Soluzioni per aumentare gli spazi di magazzino: le possibili alternative

Il settore industriale è da sempre caratterizzato dalla necessità di grandi spazi riparati in cui svolgere le proprie attività, dalle aree produttive a quelle di magazzino dedicate allo stoccaggio dei materiali e delle merci.

Un capannone industriale deve includere anche uno spazio coperto nel quale gestire il carico e lo scarico delle merci, una zona per il ricovero di mezzi e macchinari non in uso e un riparo per le lavorazioni particolari che necessitano spazi differenti.

Non sempre, però, gli spazi del fabbricato aziendale sono sufficienti: molto spesso infatti è difficile ottimizzarli, e ci si trova costretti a sacrificare l’efficienza e la produttività dell’azienda.
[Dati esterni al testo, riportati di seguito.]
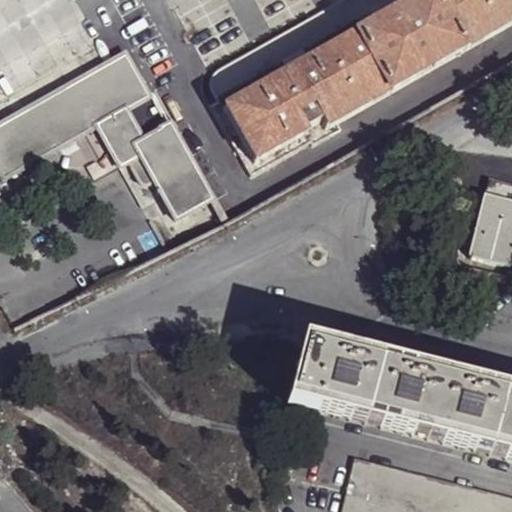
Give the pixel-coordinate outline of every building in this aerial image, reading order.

La situazione si complica ulteriormente in caso di crescita dell’azienda o di esigenze temporanee eccezionali: in casi come questi, tensostrutture e coperture in pvc sono ormai una delle soluzioni più in voga nel settore per aumentare gli spazi coperti in modo veloce, versatile ed economico. Le tipologie possono essere svariate: analizziamo quelle principali.

Capannoni in muratura

La forma e le dimensioni dei capannoni in muratura variano in base alle esigenze aziendali. Si tratta di una vera e propria opera edilizia fatta in cemento e mattoni capace di rendere il massimo anche per tutta la durata di un’attività economica.

Un capannone in muratura è quindi un immobile su uno o più piani che può avere un utilizzo industriale oppure agricolo o come rimessa per grandi mezzi che necessitano di ricevere un riparo dalle intemperie.

Capannoni prefabbricati

Una lieve variante dei capannoni in muratura sono proprio i capannoni prefabbricati. Aumentare gli spazi di magazzino con un capannone prefabbricato significa fare uso di moduli o blocchi già pre-assemblati, solitamente in metallo o in cemento.

Sono quindi un prodotto poco personalizzabile e non su misura. Sono meno costosi rispetto alle soluzioni in muratura e più rapidi nella realizzazione.

Capannoni mobili in pvc

Le esigenze di ultima generazione prevedono costruzioni più leggere, dinamiche e veloci nella realizzazione. Per risolvere i problemi di spazi coperti, le aziende richiedono a gran voce dei capannoni realizzabili in tempi ridotti per sopperire a carichi di merce improvvisi.

I capannoni in pvc sono spesso delle soluzioni mobili (ossia dotati di ruote in metallo poste alla base della struttura) capaci di adattarsi anche alle superfici più complicate. Tra le varie tipologie, molto utilizzate sono i capannoni mobili retrattili, in grado di impacchettarsi per aumentare o diminuire l’area coperta in base alle necessità.

Le aziende produttrici di capannoni mobili in pvc sono capaci di personalizzare l’intera struttura: a partire dalla metratura fino ad arrivare alla colorazione del telo e alla scelta delle chiusure.

Oltre ai prezzi molto competitivi, non richiedono lunghi step burocratici e in genere vengono installati su una superficie libera aziendale in 30-60 giorni (in base alle dimensioni e alla tipologia scelta).

Capannoni coibentati con pannelli sandwich

I capannoni coibentati sono strutture scelte per coperture industriali termoisolate. I pannelli coibentati sono definiti sandwich e sono costituiti da un doppio strato di acciaio e alluminio con del materiale connettivo al centro.

L’interno del capannone non subisce sbalzi termici con il cambiamento delle temperature esterne e inoltre possono insonorizzare i rumori, soluzioni ideali per quelle aziende che richiedono attività produttive rumorose.